Les missiles Otan sont-ils utiles ?

Défense Un sénateur PS propose d’interdire tout arsenal nucléaire en Belgique

La fidélité à l’Otan et la dénucléarisation ne sont pas incompatibles », assène tranquillement le sénateur Philippe Mahoux (PS). Alors que le Namurois vient de déposer une proposition de loi visant à interdire tout système d’armement nucléaire en Belgique – tout système, y compris Otan ! – et qu’il entend obtenir dès la rentrée d’octobre la mise de ce texte à l’ordre du jour, il dissipe toute impression de légèreté, d’utopie ou de naïveté : « La naïveté n’est pas nécessaire, nous déclare-t-il, mais l’énergie est indispensable. »

Belle formule, mais encore ? Dévoilée par nos confrères de La Libre, l’idée du sénateur bénéficie d’un contexte partiellement favorable, à la fois géopolitique (l’arrivée d’Obama), technologique (la possible obsolescence de la dissuasion nucléaire face au projet US de bouclier antimissile) et stratégique (la Russie n’est plus l’ennemi principal).

En fait, près de 28 ans après les manifestations monstres qui ont vu 200.000 Belges manifester dans les rues de Bruxelles et rejeter l’installation de missiles américains Pershing en Europe (des missiles rebaptisés B61-10 et qui préfigurent ceux de Kleine-Brogel), la réduction de l’arsenal nucléaire américain stationné en Europe est déjà bien engagé. Sur les quatre dernières années, le nombre de têtes nucléaires US stationnées en Europe a été réduit de moitié.

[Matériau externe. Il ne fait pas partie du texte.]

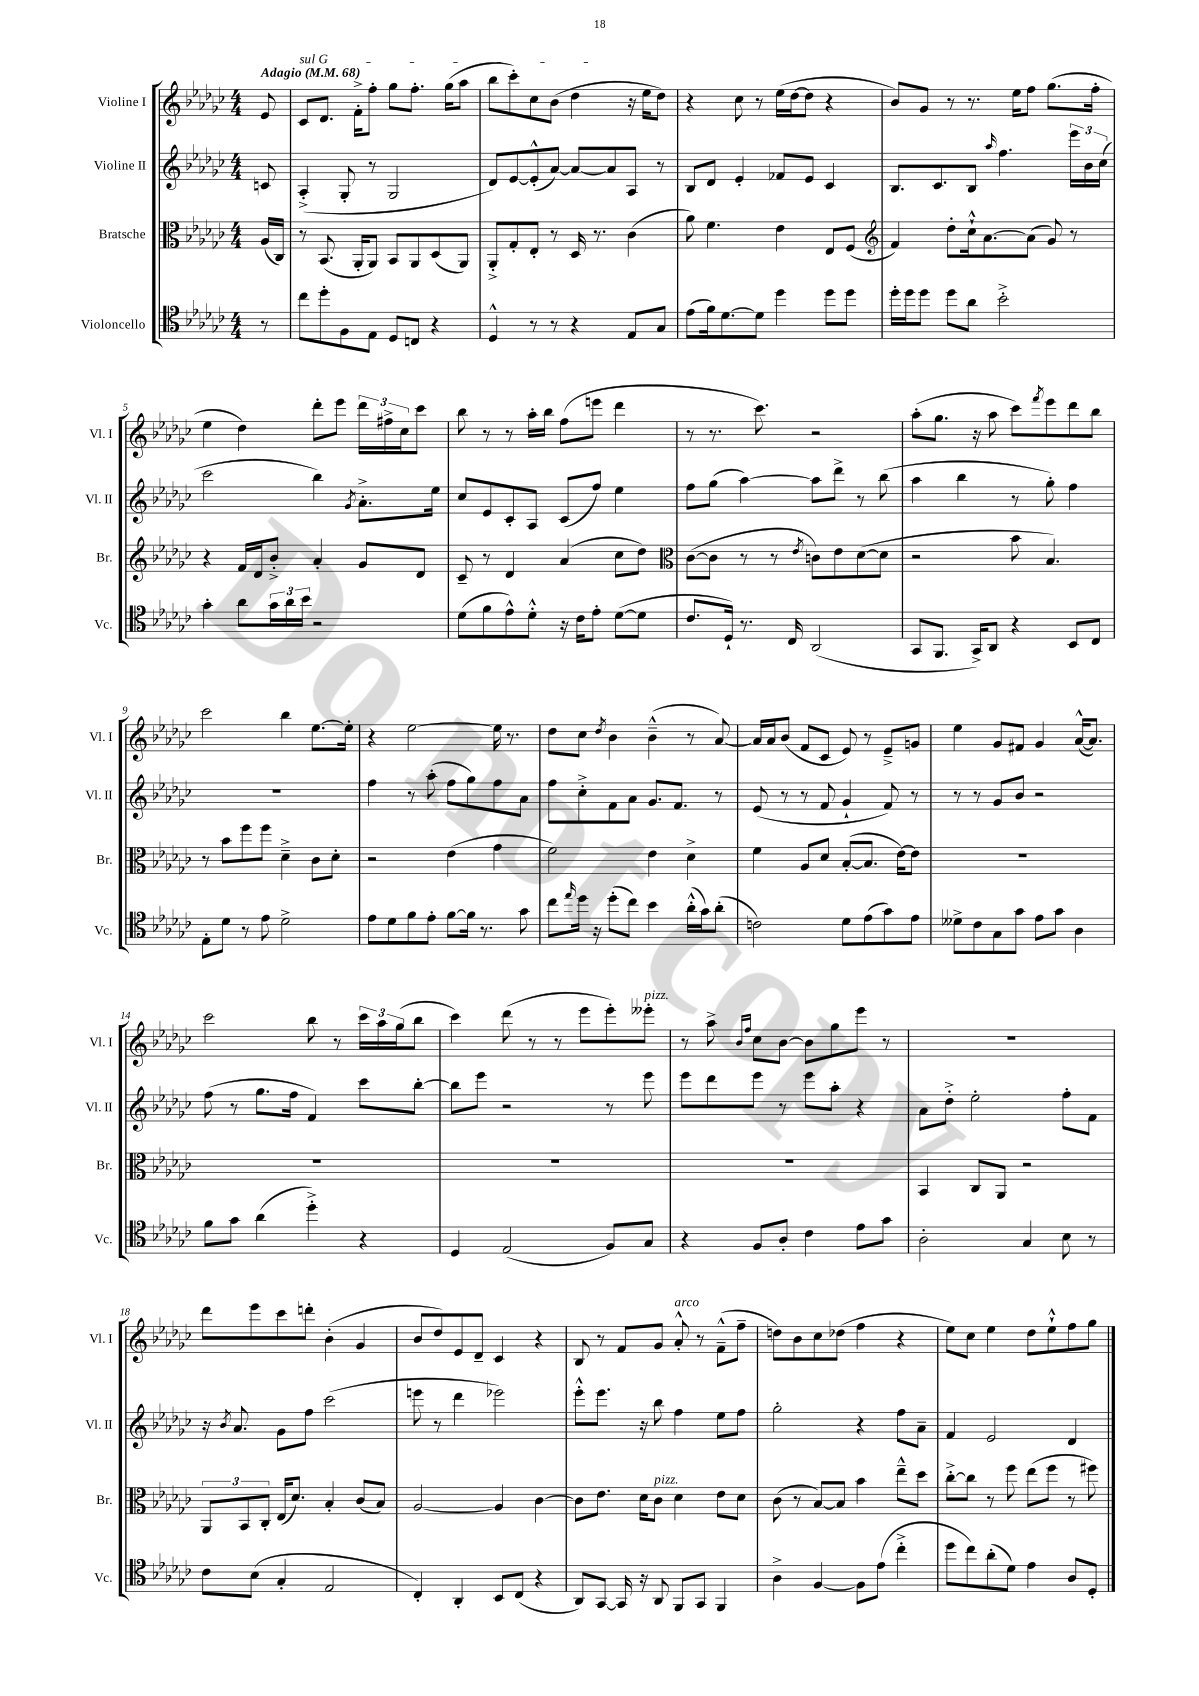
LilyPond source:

<<
\new StaffGroup <<
\new Staff = "s0" \with { instrumentName = "Violine I" shortInstrumentName = "Vl. I" } {
    \clef treble \key ges \major \numericTimeSignature \time 4/4 \partial 8 \tempo "Adagio" 4 = 68
    ees'8 |
    \once \override TextSpanner.bound-details.left.text = \markup { \italic "sul G" } ces'8\startTextSpan des'8. f'16-.-> f''8-. ges''8 f''8.-. ges''16( aes''8 |
    bes''8 ces'''8-.) ces''8 bes'8( des''4\stopTextSpan r16 ees''16 des''8) |
    r4 ces''8 r8 ees''16( des''16~ des''8 r4 |
    bes'8) ges'8 r8 r8. ees''16 f''8 ges''8.( f''16-. |
    ees''4 des''4) des'''8-. ees'''8 \tuplet 3/2 { des'''16 fis''16-> ces''16 } ces'''8 |
    bes''8 r8 r8 aes''16-. bes''16 f''8( e'''8 des'''4 |
    r8 r8. ces'''8.) r2 |
    aes''8-.( ges''8. r16 aes''8 ces'''8) \acciaccatura { f'''8 } ees'''8 des'''8 bes''8 |
    ces'''2 bes''4 ees''8.~ ees''16-. |
    r4 ees''2~ ees''16 r8. |
    des''8 ces''8 \acciaccatura { des''8 } bes'4 bes'4---^( r8 aes'8~) |
    aes'16 aes'16 bes'8( f'8 ces'8 ees'8) r8 ees'8---> g'8 |
    ees''4 ges'8 fis'8 ges'4 aes'16~-^( aes'8.) |
    ces'''2 bes''8 r8 \tuplet 3/2 { ces'''16 aes''16 ges''16( } bes''8 |
    ces'''4) des'''8( r8 r8 ees'''8 ees'''8-.) eeses'''8-.^\markup { \italic "pizz." } |
    r8 aes''8-> \grace { bes'16 f''16 } ces''8 bes'8~ bes'8 ges''8 ees'''8 r8 |
    r1 |
    des'''8 ees'''8 ces'''8 d'''8-. bes'4-.( ges'4 |
    bes'8 des''8) ees'8 des'8-- ces'4 r4 |
    bes8 r8 f'8 ges'8 aes'8-.-^^\markup { \italic "arco" } r8 f'8---^( f''8-- |
    d''8) bes'8 ces''8 des''8( f''4 r4 |
    ees''8) ces''8 ees''4 des''8 ees''8-!-^ f''8 ges''8 \bar "|." |
}
\new Staff = "s1" \with { instrumentName = "Violine II" shortInstrumentName = "Vl. II" } {
    \clef treble \key ges \major \numericTimeSignature \time 4/4 \partial 8
    c'8 |
    aes4-.->( ges8-. r8 ges2 |
    des'8) ees'8~ ees'8-.-^( aes'8~) aes'8~ aes'8 aes8 r8 |
    bes8 des'8 ees'4-. fes'8 ees'8 ces'4 |
    bes8. ces'8. bes8 \grace { aes''16 } f''4. \tuplet 3/2 { ees'''16 bes'16 ces''16( } |
    ces'''2 bes''4) \acciaccatura { ges'8 } aes'8.-.-> ees''16 |
    ces''8 ees'8 ces'8-. aes8 ces'8( f''8) ees''4 |
    f''8 ges''8( aes''4~) aes''8 des'''8-> r8 bes''8( |
    aes''4 bes''4 r8 ges''8-.) f''4 |
    R1 |
    f''4 r8 aes''8-.( f''8 ges''8) f''8 aes'8 |
    f''8 ces''8-.-> f'8 aes'8 ges'8. f'8. r8 |
    ees'8( r8 r8 f'8 ges'4-! f'8) r8 |
    r8 r8 ges'8 bes'8 r2 |
    f''8( r8 ges''8. f''16 f'4) ces'''8 bes''8~-. |
    bes''8 ees'''8 r2 r8 ees'''8 |
    ees'''8 des'''8 ees'''8 r8 ees'''8 aes''8-. r4 |
    aes'8 des''8-.-> ees''2-. f''8-. f'8 |
    r16 \acciaccatura { bes'8 } aes'8. ges'8 f''8 ces'''2( |
    e'''8 r8 des'''4 ees'''2) |
    ees'''8-.-^ ees'''8. r16 bes''8 f''4 ees''8 f''8 |
    ges''2-. r4 f''8 aes'8-- |
    f'4 ees'2 des'4 \bar "|." |
}
\new Staff = "s2" \with { instrumentName = "Bratsche" shortInstrumentName = "Br." } {
    \clef alto \key ges \major \numericTimeSignature \time 4/4 \partial 8
    aes16( ces16) |
    r8 bes,8.( aes,16-. aes,8) bes,8 aes,8 des8( aes,8) |
    aes,8-.-> ges8-. ees8-. r8 des16 r8. ces'4( |
    aes'8) f'4. ees'4 ees8 f8( |
    \clef treble f'4) des''8-. ces''16-!-^ aes'8.~ aes'8( ges'8) r8 |
    r4 f'16 des'16 bes'8-.-> aes'4-. ges'8 des'8 |
    ces'8-- r8 des'4 aes'4( ces''8 des''8) |
    \clef alto ces'8~( ces'8 r8 r8 \acciaccatura { ees'8 } c'8) ees'8 des'8~( des'8 |
    r2 bes'8 bes4.) |
    r8 bes'8 f''8 f''8 des'4---> ces'8 des'8-. |
    r2 ees'4( ges'4 |
    f'2) ees'4 des'4-> |
    f'4 aes8 des'8 bes8~-.( bes8. ees'16~) ees'8 |
    R1 |
    R1 |
    R1 |
    R1 |
    bes,4 ces8 aes,8 r2 |
    \tuplet 3/2 { aes,8 bes,8 ces8-. } ees16( des'8.) bes4-. ces'8( bes8) |
    aes2~ aes4 ces'4~ |
    ces'8 ees'8. des'16 ces'8^\markup { \italic "pizz." } des'4 ees'8 des'8 |
    ces'8( r8 bes8~) bes8 bes'4 ees''8---^ des''8 |
    ces''8~-.-> ces''8 r8 f''8 ees''8( f''8 r8 fis''8) \bar "|." |
}
\new Staff = "s3" \with { instrumentName = "Violoncello" shortInstrumentName = "Vc." } {
    \clef tenor \key ges \major \numericTimeSignature \time 4/4 \partial 8
    r8 |
    ces''8 des''8-. f8 ees8 des8 c8 r4 |
    des4-^ r8 r8 r4 ees8 ges8 |
    ees'8( f'16) des'8.~ des'8 des''4 des''8 des''8 |
    des''16-. des''16 des''8 des''8 aes'8 bes'2-.-> |
    ges'4-. aes'8 \tuplet 3/2 { ges'16 aes'16 bes'16 } r2 |
    des'8( f'8 ees'8-^) des'8-.-^ r16 ces'16 ees'8-. des'8~( des'8 |
    ces'8. des16-!) r8. ces16 aes,2( |
    ges,8 f,8. ges,16->) aes,8 r4 bes,8 ces8 |
    ees8-. des'8 r8 ees'8 des'2-> |
    ees'8 des'8 f'8 ees'8-. f'8~ f'16 r8. ges'8 |
    ces''8 \grace { ees''16 } des''16 r16 des''8-.( ces''8) bes'4 aes'16-.-^( ges'16) aes'8-.( |
    c'2) des'8 ees'8( ges'8) ees'8 |
    deses'8-> ces'8 ges8 ges'8 ees'8 ges'8 aes4 |
    f'8 ges'8 aes'4( des''4-.->) r4 |
    des4 ees2( f8) ges8 |
    r4 f8 aes8-. ces'4 ees'8 ges'8 |
    aes2-. ges4 bes8 r8 |
    ces'8 bes8( ges4-. ees2 |
    ces4-.) aes,4-. bes,8 ces8( r4 |
    aes,8) ges,8~ ges,16 r16 aes,8 f,8 ges,8 f,4 |
    aes4-> f4~ f8 ees'8( ces''4-.-> |
    des''8 ces''8) aes'8-.( des'8) ees'4 aes8 des8-. \bar "|." |
}
>>
>>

Au total, depuis 1985, le nombre de têtes est passé de 8.972 à 240, soit une réduction de 97,3 %. Celles qui apparaissaient encore au début de la décennie comme étant les plus grandes bases du continent viennent de voir disparaître leurs capacités nucléaires : Ramstein (Allemagne, 130 bombes) et Lakenheath (Grande-Bretagne, 110 bombes) n’en auraient plus une seule. Ces têtes ont été rapatriées, notamment au Nouveau-Mexique, lors de mouvements qui se seraient produits entre 2004 et 2008. Quant à Kleine-Brogel, le nombre de bombes entreposées n’a rien de sacré, il peut lui aussi fluctuer puisqu’à l’origine, il y aurait eu non pas 20 (lire ci-dessous) mais 25 missiles stockés sur cette base.

Un débat promis en 2001

Alors, pourquoi la Belgique ne pourrait-elle pas se dénucléariser tout en demeurant, selon la formule estampillée du ministre de la Défense Pieter De Crem (CD&V), un « partenaire petit mais fiable de l’Otan » ?

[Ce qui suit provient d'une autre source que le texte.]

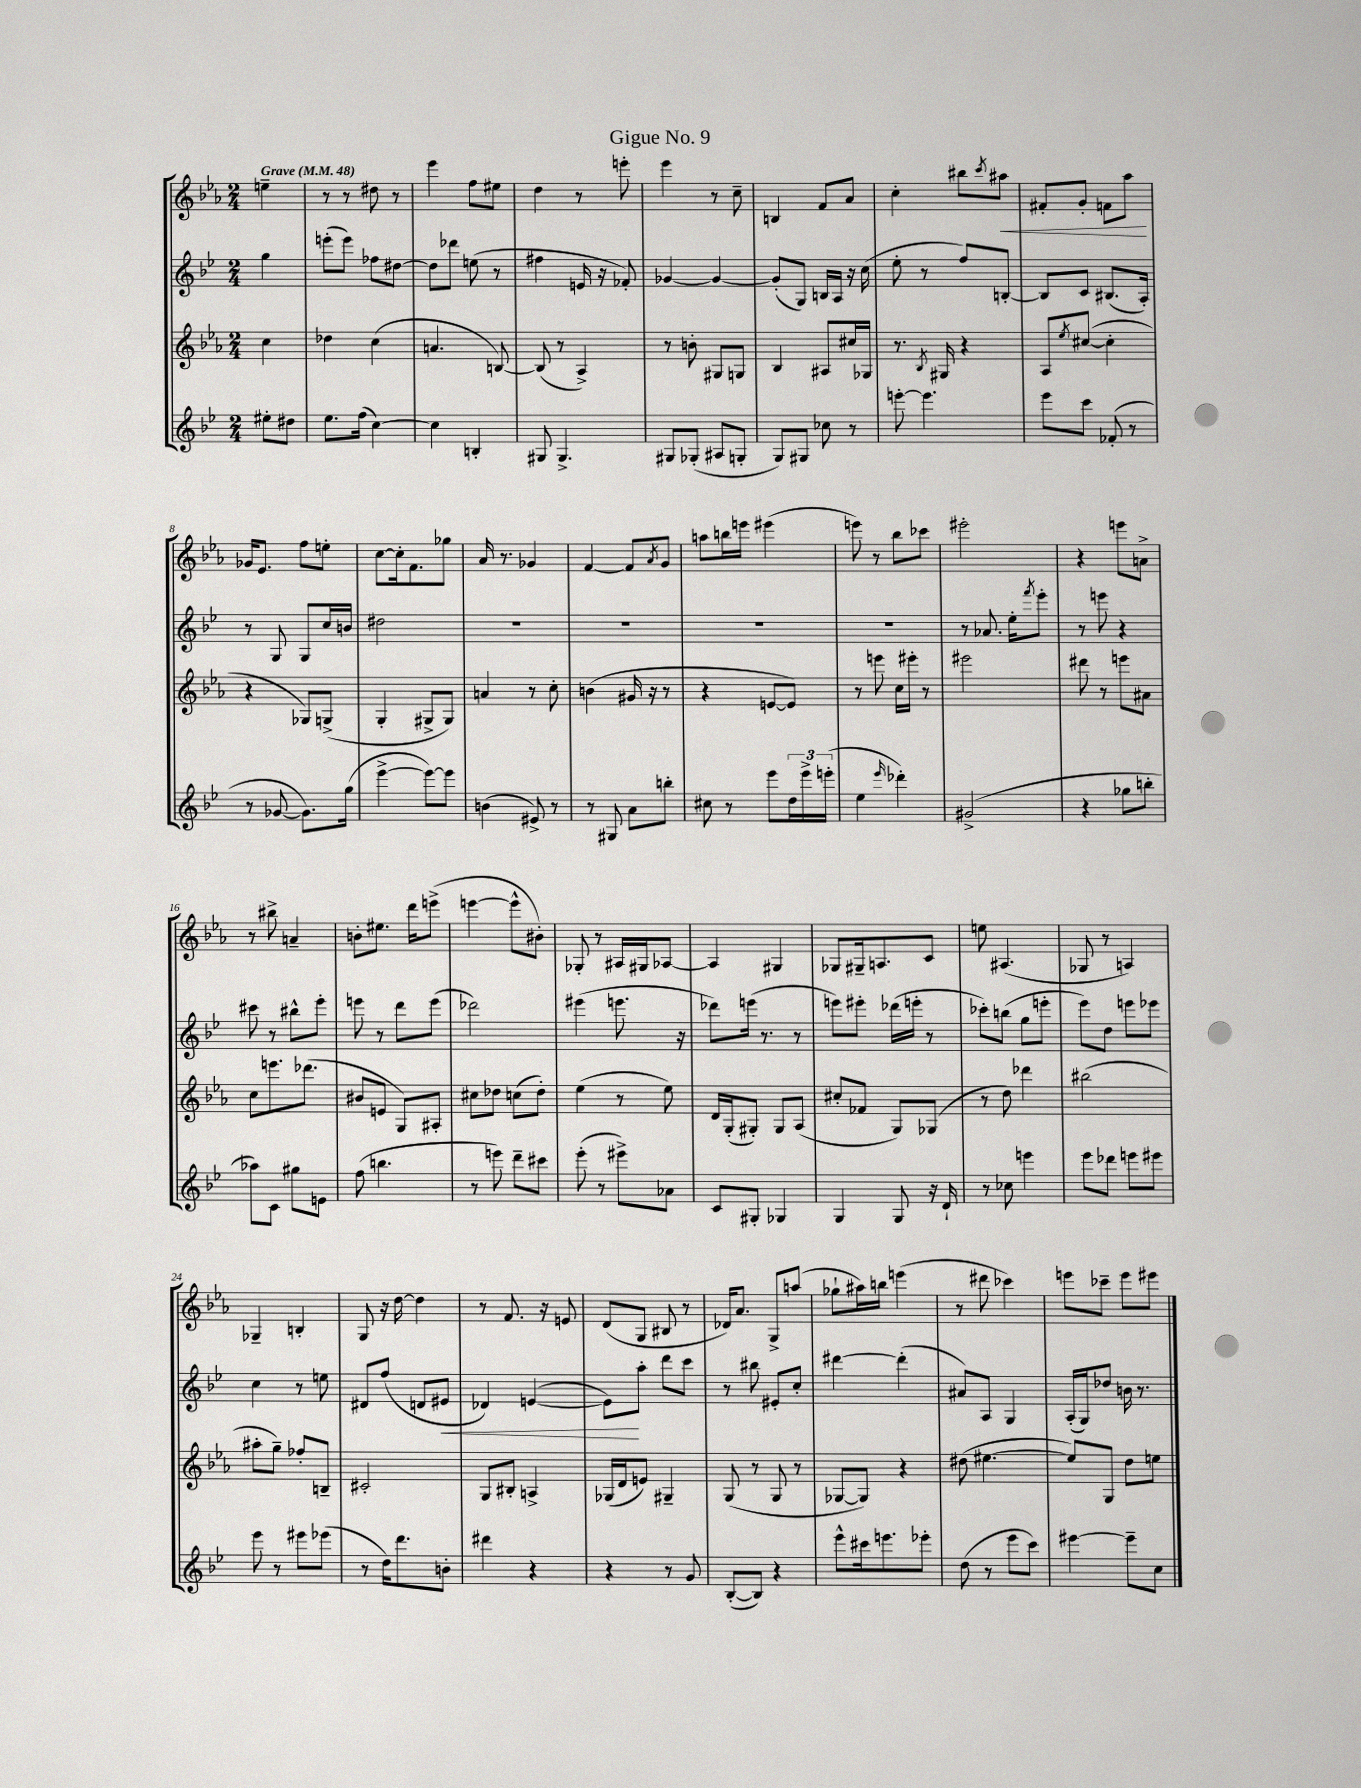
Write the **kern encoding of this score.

Le débat n’est pas neuf. Quelques mois avant la guerre d’Afghanistan, en avril 2001, le Premier ministre Guy Verhofstadt (VLD) déclarait : « Le vice-Premier ministre Louis Michel, le ministre de la Défense André Flahaut et moi-même sommes prêts à débattre au Parlement de la politique menée en matière d’armement nucléaire. (…) Un certain nombre de propositions sont actuellement sur la table au sein de l’Otan pour poursuivre le désarmement. » Verhofstadt ajoutait cependant : « En tant que membre de l’Otan, nous n’agirons que sur la base d’accords collectifs, sans quoi notre appartenance à l’Alliance n’aurait aucun sens. »

C’est là que la proposition Mahoux devient offensive : remarquant que le débat promis n’a jamais eu lieu, le sénateur propose que la Belgique aille de l’avant en suivant sa propre dynamique nationale. « Un peu d’immodestie n’est pas néfaste : s’il y a quelque chose à Kleine-Brogel, la loi le fera disparaître. » La défunte loi de compétence universelle nous enseigne le contraire.